Round integers like 1,700 on the S&P 500 are well and good, but savvy traders have their minds on another number: 2.75 percent
That was the high for the 10-year yield this year, and traders say yields are bound to go back to that level. The one overhanging question is how stocks will react when they see that number.
"If we start to push up to new highs on the 10-year yield so that's the 2.75 level—I think you'd probably see a bit of anxiety creep back into the marketplace," Bank of America Merrill Lynch's head of global technical strategy, MacNeil Curry, told "Futures Now" on Tuesday.

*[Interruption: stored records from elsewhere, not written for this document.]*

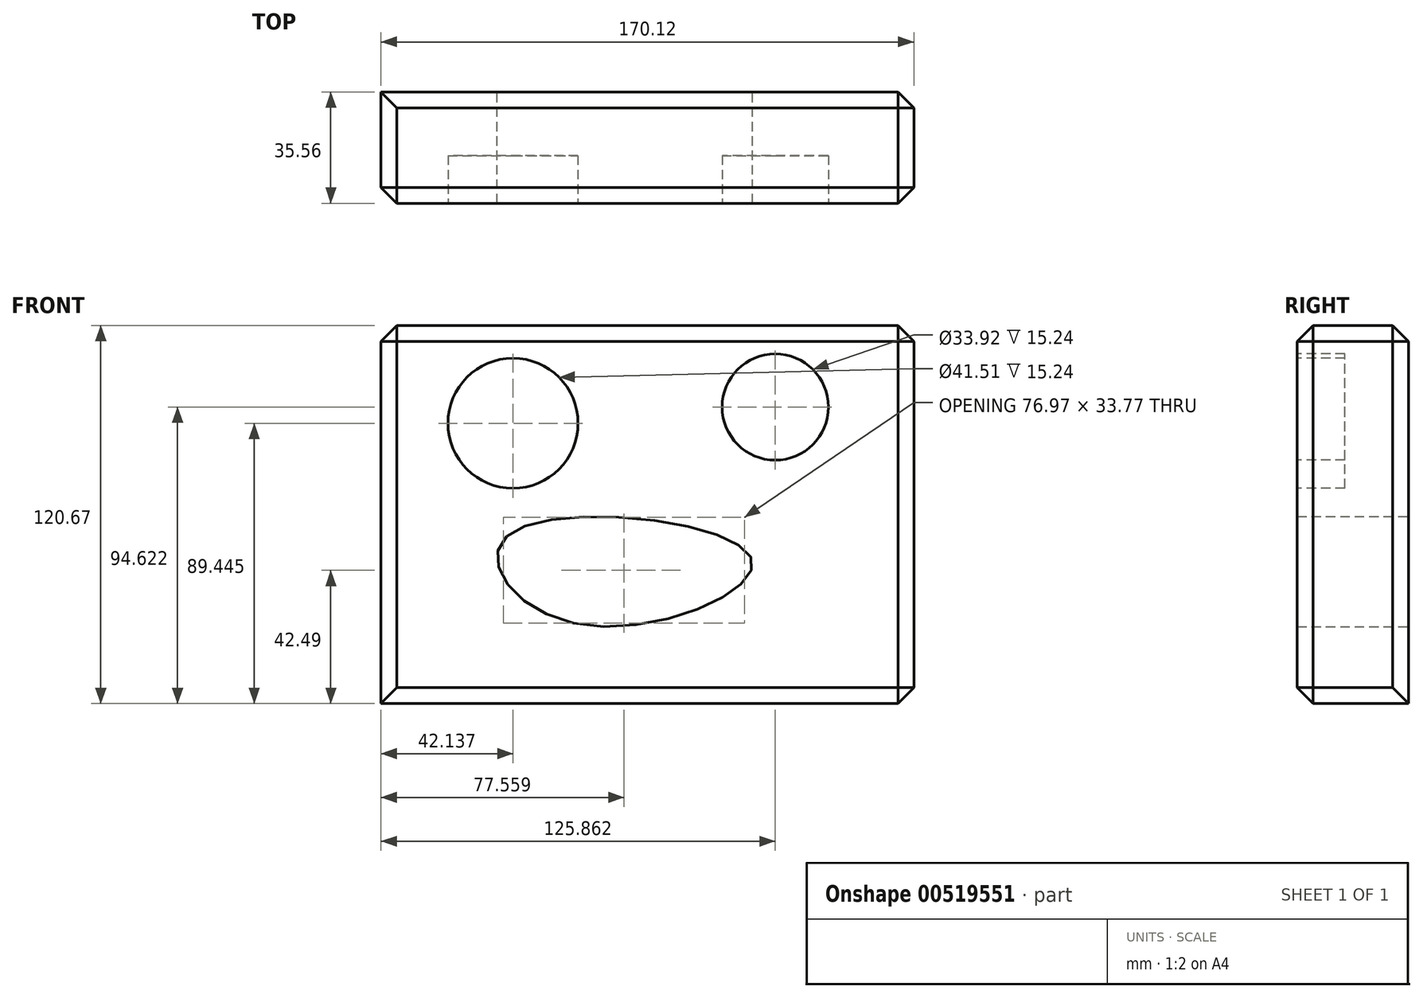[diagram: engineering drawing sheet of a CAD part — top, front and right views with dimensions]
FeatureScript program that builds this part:
annotation { "Feature Type Name" : "Feature", "Feature Type Description" : "" }
export const myFeature = defineFeature(function(context is Context, id is Id, definition is map)
    precondition{}
    {
        {
            var Q0;
            Q0=qCreatedBy(makeId("Front.planeOp"),FACE);
            var sketch = newSketch(context, id + "F0", { "sketchPlane" : qUnion([Q0])});
            skLineSegment(sketch, "E0.bottom", {"start": v(-99.22, 43.52) * mm, "end": v(70.9, 43.52) * mm});
            skLineSegment(sketch, "E0.top", {"start": v(-99.22, -77.15) * mm, "end": v(70.9, -77.15) * mm});
            skLineSegment(sketch, "E0.left", {"start": v(-99.22, 43.52) * mm, "end": v(-99.22, -77.15) * mm});
            skLineSegment(sketch, "E0.right", {"start": v(70.9, 43.52) * mm, "end": v(70.9, -77.15) * mm});
            skSolve(sketch);
        }
        {
            var Q0;
            Q0=makeQuery(id+"F0.imprint","IMPRINT",FACE,{"disambiguationData":[TD([[makeQuery(id+"F0.imprint","IMPRINT",EDGE,{"derivedFrom":sQuery(id+"F0.wireOp",EDGE,"E0.bottom")}),-1.0]])]});
            extrude(context, id + "F1", {"entities" : qUnion([Q0]), "depth" : 35.56 * mm, "offsetDistance" : 25.4 * mm});
        }
        {
            var Q0;
            Q0=makeQuery(id+"F1.opExtrude","SWEPT_FACE",FACE,{"disambiguationData":[OSD([sQuery(id+"F0.wireOp",EDGE,"E0.bottom")])]});
            var Q1;
            Q1=makeQuery(id+"F1.opExtrude","CAP_FACE",FACE,{"disambiguationData":[OSD([sQuery(id+"F0.wireOp",EDGE,"E0.bottom"),sQuery(id+"F0.wireOp",EDGE,"E0.top"),sQuery(id+"F0.wireOp",EDGE,"E0.left"),sQuery(id+"F0.wireOp",EDGE,"E0.right")])],"isStart":false});
            var Q2;
            Q2=makeQuery(id+"F1.opExtrude","SWEPT_FACE",FACE,{"disambiguationData":[OSD([sQuery(id+"F0.wireOp",EDGE,"E0.right")])]});
            chamfer(context, id + "F2", {"entities" : qUnion([Q0, Q1, Q2]), "width" : 5.08 * mm, "tangentPropagation" : true});
        }
        {
            var Q0;
            Q0=makeQuery(id+"F1.opExtrude","CAP_FACE",FACE,{"disambiguationData":[OSD([sQuery(id+"F0.wireOp",EDGE,"E0.bottom"),sQuery(id+"F0.wireOp",EDGE,"E0.top"),sQuery(id+"F0.wireOp",EDGE,"E0.left"),sQuery(id+"F0.wireOp",EDGE,"E0.right")])],"isStart":false});
            var sketch = newSketch(context, id + "F3", { "sketchPlane" : qUnion([Q0])});
            skLineSegment(sketch, "E1.bottom", {"start": v(-78, 10.6) * mm, "end": v(-34.8, 10.6) * mm});
            skLineSegment(sketch, "E1.top", {"start": v(-78, -26.6) * mm, "end": v(-34.8, -26.6) * mm});
            skLineSegment(sketch, "E1.left", {"start": v(-78, 10.6) * mm, "end": v(-78, -26.6) * mm});
            skLineSegment(sketch, "E1.right", {"start": v(-34.8, 10.6) * mm, "end": v(-34.8, -26.6) * mm});
            skSolve(sketch);
        }
        {
            var Q0;
            Q0=makeQuery(id+"F3.imprint","IMPRINT",FACE,{"disambiguationData":[TD([[makeQuery(id+"F3.imprint","IMPRINT",EDGE,{"derivedFrom":sQuery(id+"F3.wireOp",EDGE,"E1.bottom")}),-1.0]])]});
            extrude(context, id + "F4", {"entities" : qUnion([Q0]), "operationType" : NewBodyOperationType.ADD, "oppositeDirection" : true, "depth" : 26.42 * mm, "offsetDistance" : 25.4 * mm});
        }
        {
            var Q0;
            Q0=makeQuery(id+"F1.opExtrude","CAP_FACE",FACE,{"disambiguationData":[OSD([sQuery(id+"F0.wireOp",EDGE,"E0.bottom"),sQuery(id+"F0.wireOp",EDGE,"E0.top"),sQuery(id+"F0.wireOp",EDGE,"E0.left"),sQuery(id+"F0.wireOp",EDGE,"E0.right")])],"isStart":false});
            var sketch = newSketch(context, id + "F5", { "sketchPlane" : qUnion([Q0])});
            skCircle(sketch, "E2", {"center": v(-57.08, 12.3) * mm, "radius": 20.75 * mm});
            skCircle(sketch, "E3", {"center": v(26.64, 17.47) * mm, "radius": 16.96 * mm});
            skSolve(sketch);
        }
        {
            var Q0;
            Q0=makeQuery(id+"F5.imprint","IMPRINT",FACE,{"disambiguationData":[TD([[makeQuery(id+"F5.imprint","IMPRINT",EDGE,{"derivedFrom":sQuery(id+"F5.wireOp",EDGE,"E2")}),1.0]])]});
            var Q1;
            Q1=makeQuery(id+"F5.imprint","IMPRINT",FACE,{"disambiguationData":[TD([[makeQuery(id+"F5.imprint","IMPRINT",EDGE,{"derivedFrom":sQuery(id+"F5.wireOp",EDGE,"E3")}),1.0]])]});
            extrude(context, id + "F6", {"entities" : qUnion([Q0, Q1]), "operationType" : NewBodyOperationType.REMOVE, "oppositeDirection" : true, "depth" : 15.24 * mm, "offsetDistance" : 25.4 * mm});
        }
        {
            var Q0;
            Q0=makeQuery(id+"F1.opExtrude","CAP_FACE",FACE,{"disambiguationData":[OSD([sQuery(id+"F0.wireOp",EDGE,"E0.bottom"),sQuery(id+"F0.wireOp",EDGE,"E0.top"),sQuery(id+"F0.wireOp",EDGE,"E0.left"),sQuery(id+"F0.wireOp",EDGE,"E0.right")])],"isStart":false});
            var sketch = newSketch(context, id + "F7", { "sketchPlane" : qUnion([Q0])});
            skFitSpline(sketch, "E4", {"points": [v(-37.84, -51.54) * mm, v(-59, -23.69) * mm, v(18.94, -30.68) * mm, v(-37.84, -51.54) * mm]});
            skSolve(sketch);
        }
        {
            var Q0;
            Q0=makeQuery(id+"F7.imprint","IMPRINT",FACE,{"disambiguationData":[TD([[makeQuery(id+"F7.imprint","IMPRINT",EDGE,{"derivedFrom":sQuery(id+"F7.wireOp",EDGE,"E4")}),-1.0]])]});
            extrude(context, id + "F8", {"entities" : qUnion([Q0]), "operationType" : NewBodyOperationType.REMOVE, "oppositeDirection" : true, "depth" : 45.72 * mm, "offsetDistance" : 25.4 * mm});
        }
    });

And Curry sees yields getting back to that level in the short term, and then some. "In the next couple of weeks to two months or so I think we've got a push coming up to the 2.85, 2.95 zone," he said.
Jim Iuorio, the managing director of TJM Institutional Services and a CNBC contributor, thinks the old highs for the 10-year yield are in the cards, but he says that's because of expectations about what Federal Reserve Chairman Ben Bernanke might be thinking.
"The chairman wants to control volatility by sending rates up to a higher level, but he wants to control the rate at which they go higher. The spike up to 2.75 that happened three weeks ago alarmed him," Iuorio said. "Now the market thinks he's ready to start opening the door a little further. So we're headed back to those old highs."